NYSNA will circulate membership cards if and when the vote is ratified, he said.
Albany Med nurses first voted to unionize in April 2018 following a long campaign of starts and stops that dated back to the turn of the new millennium. Nurses voted to be represented by NYSNA, the state’s largest nurses union, by a 2-1 margin but the vote remains contentious to this day — with a small faction of nurses still attempting to gather enough petition signatures to overturn the election.
Nurses who favored unionization said they were tired of having their complaints about shortstaffing, pay and health benefits go ignored year after year. Many felt the pay offered by Albany Med was not competitive with other hospitals in the region and around the state, and said the health care benefits were so pricey that some nurses had to supplement it with insurance from the state health exchange.
The result was low morale, burnout and high turnover — resulting in high patient loads for the nurses who remained behind, they said.
Additionally, during the height of the coronavirus pandemic, nurses protested against the repeated use of sterilized but already-worn N95 masks, which was mandated by management in an effort to preserve supplies.
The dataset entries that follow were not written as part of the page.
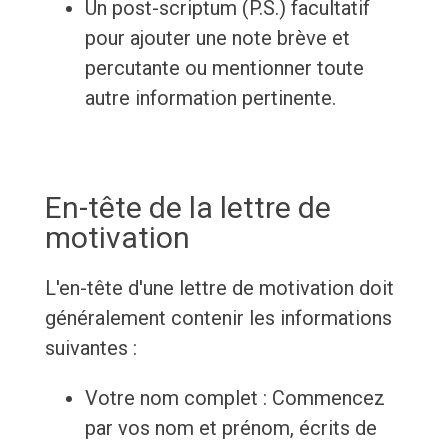
Un post-scriptum (P.S.) facultatif
pour ajouter une note brève et
percutante ou mentionner toute
autre information pertinente.
En-tête de la lettre de
motivation
L'en-tête d'une lettre de motivation doit
généralement contenir les informations
suivantes :
Votre nom complet : Commencez
par vos nom et prénom, écrits de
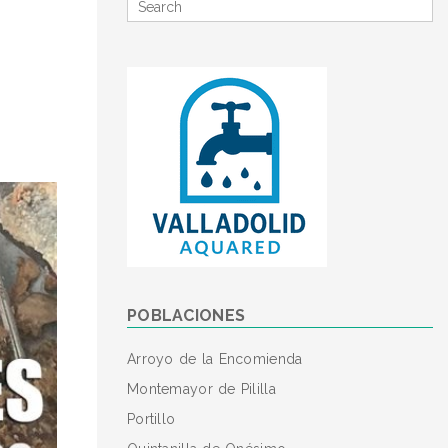
Search
for
POBLACIONES
Arroyo de la Encomienda
Montemayor de Pililla
Portillo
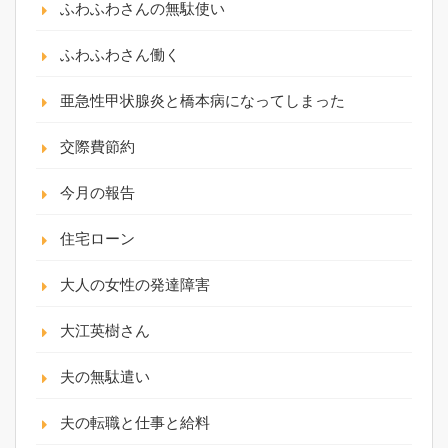
ふわふわさんの無駄使い
ふわふわさん働く
亜急性甲状腺炎と橋本病になってしまった
交際費節約
今月の報告
住宅ローン
大人の女性の発達障害
大江英樹さん
夫の無駄遣い
夫の転職と仕事と給料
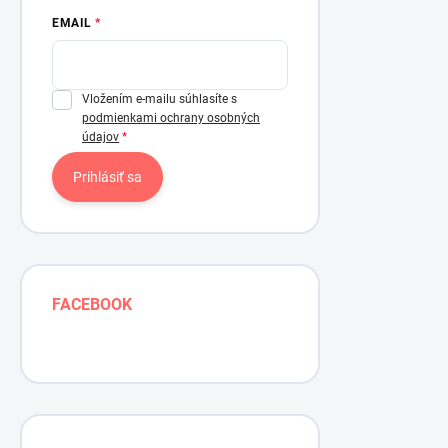
EMAIL
Vložením e-mailu súhlasíte s
podmienkami ochrany osobných
údajov
Prihlásiť sa
FACEBOOK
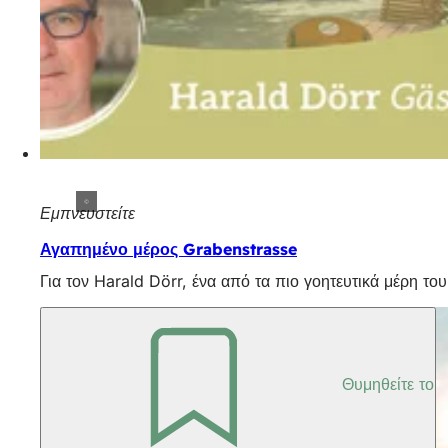
Εμπνευστείτε
Αγαπημένο μέρος Grabenstrasse
Για τον Harald Dörr, ένα από τα πιο γοητευτικά μέρη το
Θυμηθείτε το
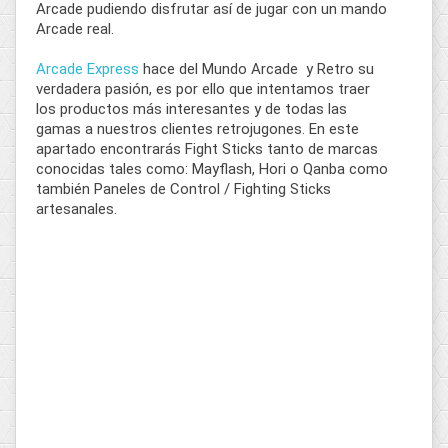
Arcade pudiendo disfrutar así de jugar con un mando
Arcade real.
Arcade Express
hace del Mundo Arcade y Retro su
verdadera pasión, es por ello que intentamos traer
los productos más interesantes y de todas las
gamas a nuestros clientes retrojugones. En este
apartado encontrarás Fight Sticks tanto de marcas
conocidas tales como: Mayflash, Hori o Qanba como
también Paneles de Control / Fighting Sticks
artesanales.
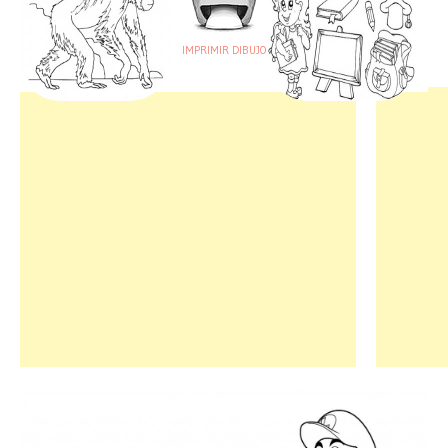
IMPRIMIR DIBUJO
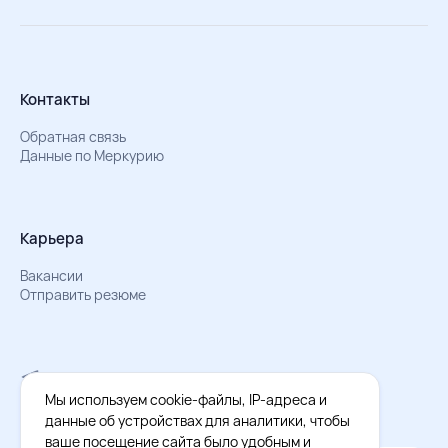
Контакты
Обратная связь
Данные по Меркурию
Карьера
Вакансии
Отправить резюме
Мы в Телеграм
Документы об обработке персональных данных
Мы используем cookie-файлы, IP-адреса и
Охрана труда – результаты СОУТ
данные об устройствах для аналитики, чтобы
ваше посещение сайта было удобным и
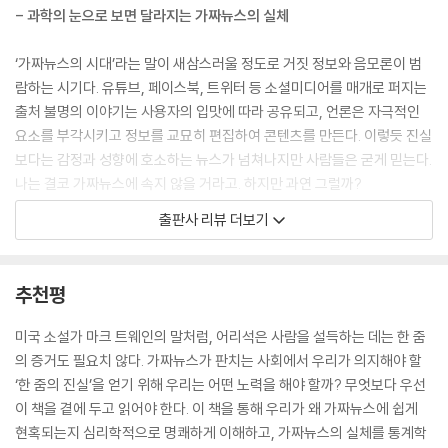
- 과학의 눈으로 보면 달라지는 가짜뉴스의 실체
‘가짜뉴스의 시대’라는 말이 새삼스러울 정도로 거짓 정보와 음모론이 범
람하는 시기다. 유튜브, 페이스북, 트위터 등 소셜미디어를 매개로 퍼지는
출처 불명의 이야기는 사용자의 입맛에 따라 공유되고, 언론은 자극적인
요소를 부각시키고 정보를 교묘히 편집하여 콘텐츠를 만든다. 이렇듯 진실
보다는 감정과 성향에 호소하는 뉴스가 넘쳐나지만 사람들은 굳게 믿는다.
나는 결코 가짜뉴스에 속지 않을 거라고. 하지만 과연 그럴까?
출판사 리뷰 더보기
이 책 『가짜뉴스의 심리학』은 인간에게 가짜뉴스를 믿기 쉬운 특성이 있다
고 이야기한다. 인간은 인지적 편향을 가지고 있고, 인지적 편향은 무의식
적으로 작동하는 데다가 감정적·동기적 요인까지 개입하며, 이를 스스로
추천평
인식하고 고치기는 무척 어렵다는 뜻이다. 이러한 경험과학적 접근은 가짜
뉴스를 ‘어리석은 사람만 믿는 거짓말’로 치부하고 미디어 리터러시(미디
미국 소설가 마크 트웨인의 말처럼, 어리석은 사람을 설득하는 데는 한 줌
어 정보 해독력)와 팩트체크가 중요하다는 수준의 조언보다 훨씬 나아간
의 증거도 필요치 않다. 가짜뉴스가 판치는 사회에서 우리가 의지해야 할
분석과 대응을 가능케 한다. 인간 인지의 어떤 측면이 가짜뉴스를 믿기 쉽
‘한 줌의 진실’을 얻기 위해 우리는 어떤 노력을 해야 할까? 무엇보다 우선
게 만드는지 명확히 파악하고, 이를 피하려면 어떤 합리적·비판적 사고가
이 책을 곁에 두고 읽어야 한다. 이 책을 통해 우리가 왜 가짜뉴스에 쉽게
필요한지를 찾아낼 수 있기 때문이다. 가짜뉴스에 속지 않고 싶은가? 그렇
현혹되는지 심리학적으로 명쾌하게 이해하고, 가짜뉴스의 실체를 통계학
다면 먼저 우리가 가짜뉴스에 속기 쉽다는 과학적 사실을 알아야 한다.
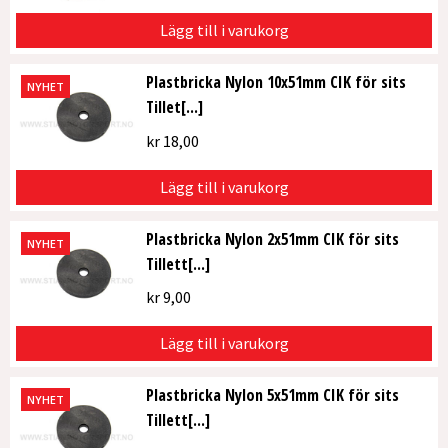
Lägg till i varukorg
Plastbricka Nylon 10x51mm CIK för sits
NYHET
Tillet[...]
kr
18,00
Lägg till i varukorg
Plastbricka Nylon 2x51mm CIK för sits
NYHET
Tillett[...]
kr
9,00
Lägg till i varukorg
Plastbricka Nylon 5x51mm CIK för sits
NYHET
Tillett[...]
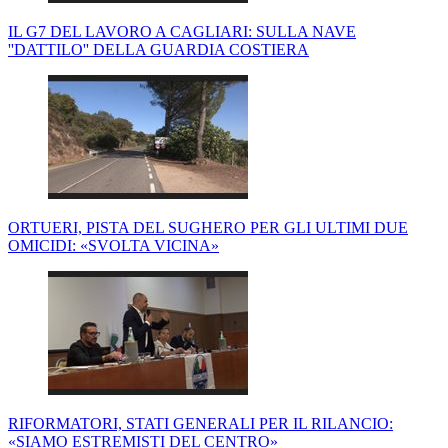
IL G7 DEL LAVORO A CAGLIARI: SULLA NAVE
''DATTILO'' DELLA GUARDIA COSTIERA
ORTUERI, PISTA DEL SUGHERO PER GLI ULTIMI DUE
OMICIDI: «SVOLTA VICINA»
RIFORMATORI, STATI GENERALI PER IL RILANCIO:
«SIAMO ESTREMISTI DEL CENTRO»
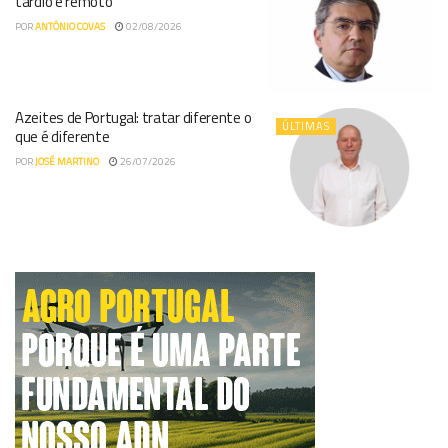
tardio e remoto
POR
ANTÓNIO COVAS
02/08/2026
Azeites de Portugal: tratar diferente o
ÚLTIMAS
que é diferente
POR
JOSÉ MARTINO
26/07/2026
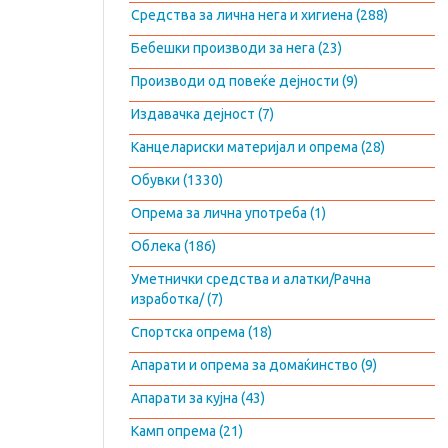
Средства за лична нега и хигиена (288)
Бебешки производи за нега (23)
Производи од повеќе дејности (9)
Издавачка дејност (7)
Канцелариски материјал и опрема (28)
Обувки (1330)
Опрема за лична употреба (1)
Облека (186)
Уметнички средства и алатки/Рачна
изработка/ (7)
Спортска опрема (18)
Апарати и опрема за домаќинство (9)
Апарати за кујна (43)
Камп опрема (21)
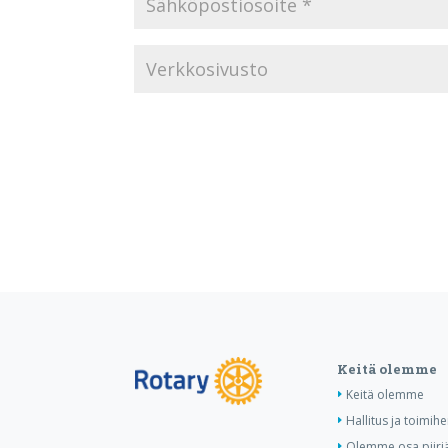
Keitä olemme
Keitä olemme
Hallitus ja toimihe
Olemme osa piiri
The masks became dirty, degraded and ineffective from repeated wear, they argued. The federal Occupational Safety and Health Administration agreed and fined the hospital over $40,000 for failing to protect its nurses.
“They’re putting our lives at risk, and it’s not fair to us,” Mary-elizabeth Moshier, an operating room nurse, told the Times Union in December 2020.
The drawn-out nature of the contract negotiations and longstanding tensions between pro- and antiunion factions at the hospital caused a number of internal disputes to end up in the public eye over the years.
Immediately after the vote to unionize, Gov. Andrew M. Cuomo ordered the state Labor Department to investigate allegations of threats, coercion and other unionbusting efforts by management. NYSNA also filed charges with the National Labor Relations Board alleging unfair labor practices, and organized numerous rallies to raise awareness around nurses’ staffing concerns.
Last winter, short-staffing and safety concerns related to the pandemic escalated to the point that nurses voted to move forward with a strike. The one-day event drew hundreds of nurses and their supporters, which included local elected officials and dignitaries, to the streets outside the hospital. Nurses who participated in the strike were not allowed to return to work for three days, and chastised Mckenna for publicly accusing them of abandoning their patients during the height of the pandemic.
Several days later, Mckenna accused the union of hiring a billboard truck to follow his 10-year-old son’s bus to school — a claim the union denied.